New BSc and MSc programs in Civil Engineering
We live in a world where globalization, digitalization and the technological development are moving rapidly, while climate change and environmental challenges are omnipresent and require our attention. With the new bachelor and master programs in civil engineering, SDU will not only rise to these accelerating challenges but also prepare engineers for future challenges.
The Minister for Higher Education and Science has approved a new BSc and MSc program in Civil Engineering. Professor and Head of Unit at SDU Civil and Architectural Engineering, Mikkel K. Kragh, is happy for the approval, which has far-reaching perspectives:
- When the climate changes, the world changes. We must give our students the best possible qualifications to interact with a world that is constantly changing, and that is exactly what these programs do, he says.
The aim of the programs is to enable the students to work in interdisciplinary teams where they can draw on a range of skills, e.g. building design, infrastructure, urban planning and construction processes – always with a holistic approach and with sustainability at the front.
- We live in a world with great challenges and changes. They require engineers of the future to work in new ways.
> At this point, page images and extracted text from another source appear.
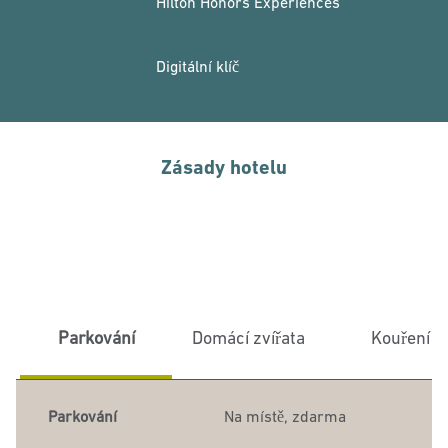
Hilton Honors Experiences
Digitální klíč
Zásady hotelu
Parkování
Domácí zvířata
Kouření
Parkování
Na místě
,
zdarma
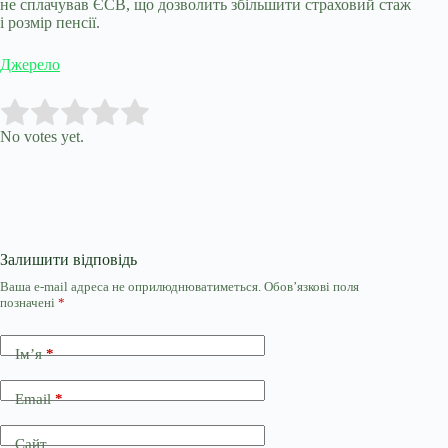
не сплачував ЄСВ, що дозволить збільшити страховий стаж
і розмір пенсії.
Джерело
Submit Rating
Rate this item:
No votes yet.
Залишити відповідь
Ваша e-mail адреса не оприлюднюватиметься.
Обов’язкові поля
позначені
*
Ім’я
*
Email
*
Сайт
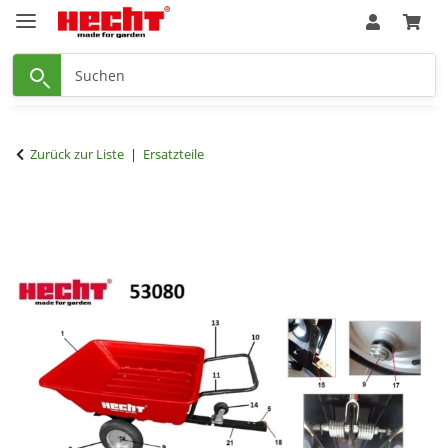
Zurück zur Liste
Ersatzteile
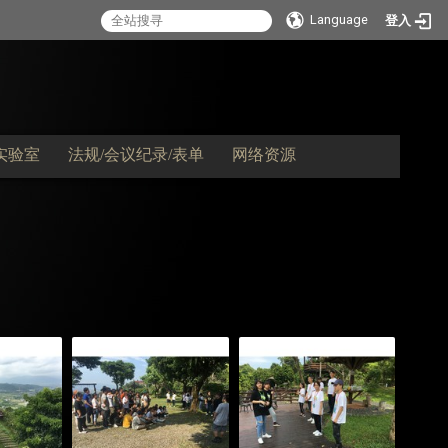
Language
登入
实验室
法规/会议纪录/表单
网络资源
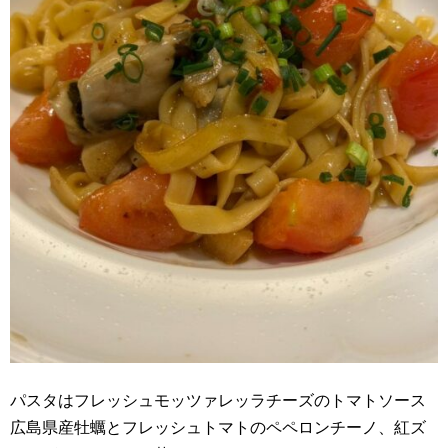
パスタはフレッシュモッツァレッラチーズのトマトソース
広島県産牡蠣とフレッシュトマトのペペロンチーノ、紅ズ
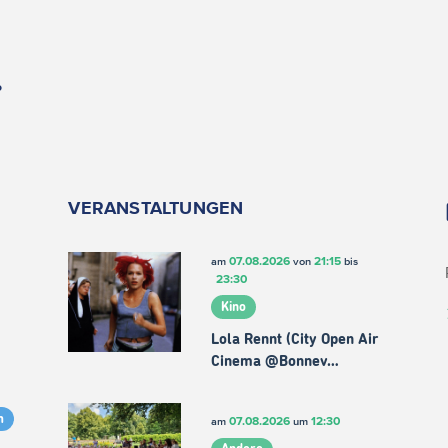
.
VERANSTALTUNGEN
07.08.2026
21:15
am
von
bis
23:30
Kino
Lola Rennt (City Open Air
Cinema @Bonnev…
m
07.08.2026
12:30
am
um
That is why we have created these new programs, and at the same time they provide an amazing opportunity to build a strong research community, which will be reflected in the teaching and consequently in the engineers who are trained in civil engineering, professor Mikkel K. Kragh says.
”We will be drawing on SDU’s strengths in robotics, and the students will also learn about digitalization and urban resilience
Important interdisciplinarity
At SDU, education and research form an inseparable partnership, not just as two parallels but as a unity with mutual interaction between research activities and teaching of the newest knowledge. The new programs in civil engineering will draw on several fields where SDU are important players.
- We will be drawing on SDU’s strengths in robotics, and the students will also learn about digitalization and urban resilience – meaning the impact of climate and social changes on urban areas – and how this can be transferred to the architecture and building design of the future, professor Mikkel K. Kragh says.
To put it briefly, the purpose of the programs is to train civil engineers who can combine knowledge and skills on construction with special skills in sustainability and digital construction.
The programs accept students from fall 2020, and it is expected that around 40-50 people will apply.